- _Acción requerida A_
Reformule en forma de lista el párrafo que comienza con «Yo tenía una vecina» del relato sobre la antigua vecina, que figura más abajo, y conserve sus datos principales.
- _Acción requerida B_
Escriba la continuación del relato sobre la antigua vecina que aparece más abajo, comenzando después de su última oración.

=== Extracto proporcionado ===

Puri Pérez.
Yo tenía una vecina, digo tenía porque las dos nos cambimos de casa. Era una época en que las buenas vecinas se dejaban las llaves por lo que pudiera pasar, ahora eso sí, cada una en su casa. Tenía dos hijos: el pequeño era un poco mas mayor que mi hija y ella siempre me hacia bromas de aquellas, mi hijo y tu niña podrían con el tiempo hacerse novios. A mi hija, al oír eso se la llevaban los demonios y le daba una vergüenza que corría a su habitación. Hoy en día lo recordamos soltando una risotada. Son anécdotas que se quedan gravadas como otras muchas.

=== Listado de datos ===

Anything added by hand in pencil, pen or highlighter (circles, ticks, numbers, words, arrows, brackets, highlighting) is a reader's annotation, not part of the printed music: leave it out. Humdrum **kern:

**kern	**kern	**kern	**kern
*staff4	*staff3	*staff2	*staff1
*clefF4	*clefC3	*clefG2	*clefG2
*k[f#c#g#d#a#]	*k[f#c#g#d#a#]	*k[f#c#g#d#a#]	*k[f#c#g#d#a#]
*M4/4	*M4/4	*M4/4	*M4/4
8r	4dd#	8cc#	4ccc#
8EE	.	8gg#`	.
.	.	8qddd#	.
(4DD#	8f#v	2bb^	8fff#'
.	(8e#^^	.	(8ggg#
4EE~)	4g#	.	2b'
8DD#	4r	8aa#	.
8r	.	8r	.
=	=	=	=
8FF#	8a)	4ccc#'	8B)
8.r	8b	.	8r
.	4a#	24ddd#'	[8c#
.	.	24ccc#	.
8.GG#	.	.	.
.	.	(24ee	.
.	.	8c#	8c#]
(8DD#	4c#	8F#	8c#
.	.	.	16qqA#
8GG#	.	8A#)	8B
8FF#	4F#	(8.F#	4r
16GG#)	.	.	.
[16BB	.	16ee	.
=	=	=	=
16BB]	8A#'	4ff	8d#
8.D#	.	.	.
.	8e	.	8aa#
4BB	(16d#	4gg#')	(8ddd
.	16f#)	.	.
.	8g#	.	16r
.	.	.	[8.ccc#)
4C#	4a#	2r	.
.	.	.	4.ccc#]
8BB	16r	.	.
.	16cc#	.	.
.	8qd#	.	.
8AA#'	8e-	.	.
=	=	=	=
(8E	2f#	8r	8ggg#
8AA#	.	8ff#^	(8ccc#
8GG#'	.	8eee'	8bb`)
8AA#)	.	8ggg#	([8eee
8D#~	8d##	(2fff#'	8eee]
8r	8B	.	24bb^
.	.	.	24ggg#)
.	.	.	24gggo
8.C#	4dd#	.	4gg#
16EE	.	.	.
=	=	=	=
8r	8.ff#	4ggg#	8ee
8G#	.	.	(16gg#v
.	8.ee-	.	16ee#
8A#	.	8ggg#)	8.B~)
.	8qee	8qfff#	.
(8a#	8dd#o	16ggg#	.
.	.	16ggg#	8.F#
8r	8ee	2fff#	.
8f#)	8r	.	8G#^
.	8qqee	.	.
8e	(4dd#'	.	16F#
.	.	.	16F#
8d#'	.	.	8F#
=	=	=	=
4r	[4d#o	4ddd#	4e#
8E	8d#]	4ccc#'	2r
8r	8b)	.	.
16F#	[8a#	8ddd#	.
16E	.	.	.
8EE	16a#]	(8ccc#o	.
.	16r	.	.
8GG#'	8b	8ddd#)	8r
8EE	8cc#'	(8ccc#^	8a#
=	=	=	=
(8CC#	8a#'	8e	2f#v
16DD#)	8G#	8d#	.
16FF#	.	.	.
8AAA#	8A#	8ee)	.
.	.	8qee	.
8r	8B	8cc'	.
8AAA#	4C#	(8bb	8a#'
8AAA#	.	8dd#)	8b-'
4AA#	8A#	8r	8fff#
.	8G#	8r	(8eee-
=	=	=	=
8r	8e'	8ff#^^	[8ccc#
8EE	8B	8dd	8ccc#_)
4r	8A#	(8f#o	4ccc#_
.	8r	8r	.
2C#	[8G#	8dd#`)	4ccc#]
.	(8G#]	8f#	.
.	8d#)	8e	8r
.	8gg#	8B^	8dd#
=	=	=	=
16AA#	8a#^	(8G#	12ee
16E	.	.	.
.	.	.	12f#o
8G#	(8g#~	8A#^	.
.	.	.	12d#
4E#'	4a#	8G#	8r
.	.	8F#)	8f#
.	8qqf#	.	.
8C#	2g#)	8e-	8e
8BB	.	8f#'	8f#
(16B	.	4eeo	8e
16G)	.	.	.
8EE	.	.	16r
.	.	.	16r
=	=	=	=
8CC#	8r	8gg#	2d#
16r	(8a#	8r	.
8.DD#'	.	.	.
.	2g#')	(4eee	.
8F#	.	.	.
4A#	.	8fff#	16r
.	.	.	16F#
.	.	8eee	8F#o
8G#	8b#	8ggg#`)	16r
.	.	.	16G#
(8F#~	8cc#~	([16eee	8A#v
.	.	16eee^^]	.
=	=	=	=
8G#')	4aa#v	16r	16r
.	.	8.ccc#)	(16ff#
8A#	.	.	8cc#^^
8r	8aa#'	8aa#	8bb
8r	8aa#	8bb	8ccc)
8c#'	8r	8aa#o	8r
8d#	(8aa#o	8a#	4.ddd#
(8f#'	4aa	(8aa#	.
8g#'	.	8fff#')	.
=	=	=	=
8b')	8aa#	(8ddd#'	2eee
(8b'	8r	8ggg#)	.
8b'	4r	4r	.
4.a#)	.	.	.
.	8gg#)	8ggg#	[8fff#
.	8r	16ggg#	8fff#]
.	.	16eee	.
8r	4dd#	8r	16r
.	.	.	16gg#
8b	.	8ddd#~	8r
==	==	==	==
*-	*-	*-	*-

===

- _Respuesta del ejercicio A_
- Ambas vecinas se cambiaron de casa, por eso se habla de ella en pasado.
- En aquella época las buenas vecinas se dejaban las llaves por lo que pudiera pasar, aunque cada una vivía en su casa.
- La vecina tenía dos hijos. El menor era un poco mayor que la hija de quien narra.
- La vecina bromeaba con que su hijo y esa niña podrían, con el tiempo, hacerse novios.
- A la hija le enfurecía oírlo, y por la vergüenza corría a su habitación.
- Hoy lo recuerdan riéndose a carcajadas. Es una de tantas anécdotas que quedan grabadas.

- _Respuesta del ejercicio B_
Ahora la situación es muy distinta. Ella se quedó viuda y poco a poco se fue apoderando de ella la demencia, o el alzhéimer, no se muy bien, porque tampoco los hijos no se explayan a la hora de hablar de ella. La llevaron a una residencia y allí pasa la vida, si a ese estado se le puede llamar vida. Yo la recuerdo menuda, ¡pero con una vitalidad! No paraba, valiente, amable y generosa.
Una tarde mucho antes del Covid, decidí con el permiso de sus hijos, hacerle una visita. No me arrepiento, pero verla así me produjo una tristeza enorme. Tan frágil, tan hermética, tan ausente, con la mirada perdida ¿quién sabe dónde? Quizás en su mar de Galicia, o paseando bajo la lluvia de su tierra, cuando era adolescente y reía y se enamoraba. Yo la observaba, le cogí la mano y se la acaricié. Ella esbozó una pequeña sonrisa, a mí me resbaló una lágrima por mi mejilla.